Collected data entries
<<<<
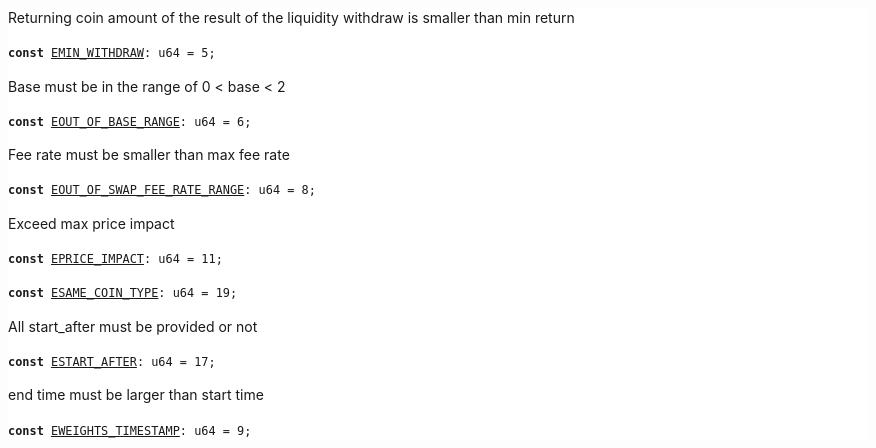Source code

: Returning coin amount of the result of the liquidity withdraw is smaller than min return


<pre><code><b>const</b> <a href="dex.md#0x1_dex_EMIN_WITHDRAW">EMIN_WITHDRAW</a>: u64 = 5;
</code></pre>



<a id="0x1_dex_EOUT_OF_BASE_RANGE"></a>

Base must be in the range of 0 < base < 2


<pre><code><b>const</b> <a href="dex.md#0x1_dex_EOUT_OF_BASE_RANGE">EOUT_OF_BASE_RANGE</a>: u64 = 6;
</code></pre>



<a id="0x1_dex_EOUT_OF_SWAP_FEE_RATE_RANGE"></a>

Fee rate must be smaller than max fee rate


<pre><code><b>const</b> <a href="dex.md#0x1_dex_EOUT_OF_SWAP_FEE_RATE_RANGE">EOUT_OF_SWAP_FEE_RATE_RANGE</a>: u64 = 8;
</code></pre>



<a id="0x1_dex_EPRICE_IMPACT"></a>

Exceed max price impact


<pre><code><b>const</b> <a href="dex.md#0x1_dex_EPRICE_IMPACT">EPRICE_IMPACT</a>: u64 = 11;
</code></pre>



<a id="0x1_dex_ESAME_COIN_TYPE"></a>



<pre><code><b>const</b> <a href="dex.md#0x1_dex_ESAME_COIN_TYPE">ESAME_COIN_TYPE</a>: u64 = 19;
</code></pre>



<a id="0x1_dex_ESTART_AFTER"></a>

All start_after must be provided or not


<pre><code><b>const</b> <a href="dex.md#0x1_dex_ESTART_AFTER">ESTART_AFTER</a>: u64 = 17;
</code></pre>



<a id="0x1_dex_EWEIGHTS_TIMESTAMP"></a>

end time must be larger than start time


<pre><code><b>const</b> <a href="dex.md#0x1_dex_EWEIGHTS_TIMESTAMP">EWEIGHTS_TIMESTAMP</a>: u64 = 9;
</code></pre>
>>>>
(WHAT THIS TASK INVOLVES): Copy out verbatim every line from the one containing "All start_after must be provided or not" through the end of the records, including both ends.

(WRITTEN RESPONSE):
All start_after must be provided or not


<pre><code><b>const</b> <a href="dex.md#0x1_dex_ESTART_AFTER">ESTART_AFTER</a>: u64 = 17;
</code></pre>



<a id="0x1_dex_EWEIGHTS_TIMESTAMP"></a>

end time must be larger than start time


<pre><code><b>const</b> <a href="dex.md#0x1_dex_EWEIGHTS_TIMESTAMP">EWEIGHTS_TIMESTAMP</a>: u64 = 9;
</code></pre>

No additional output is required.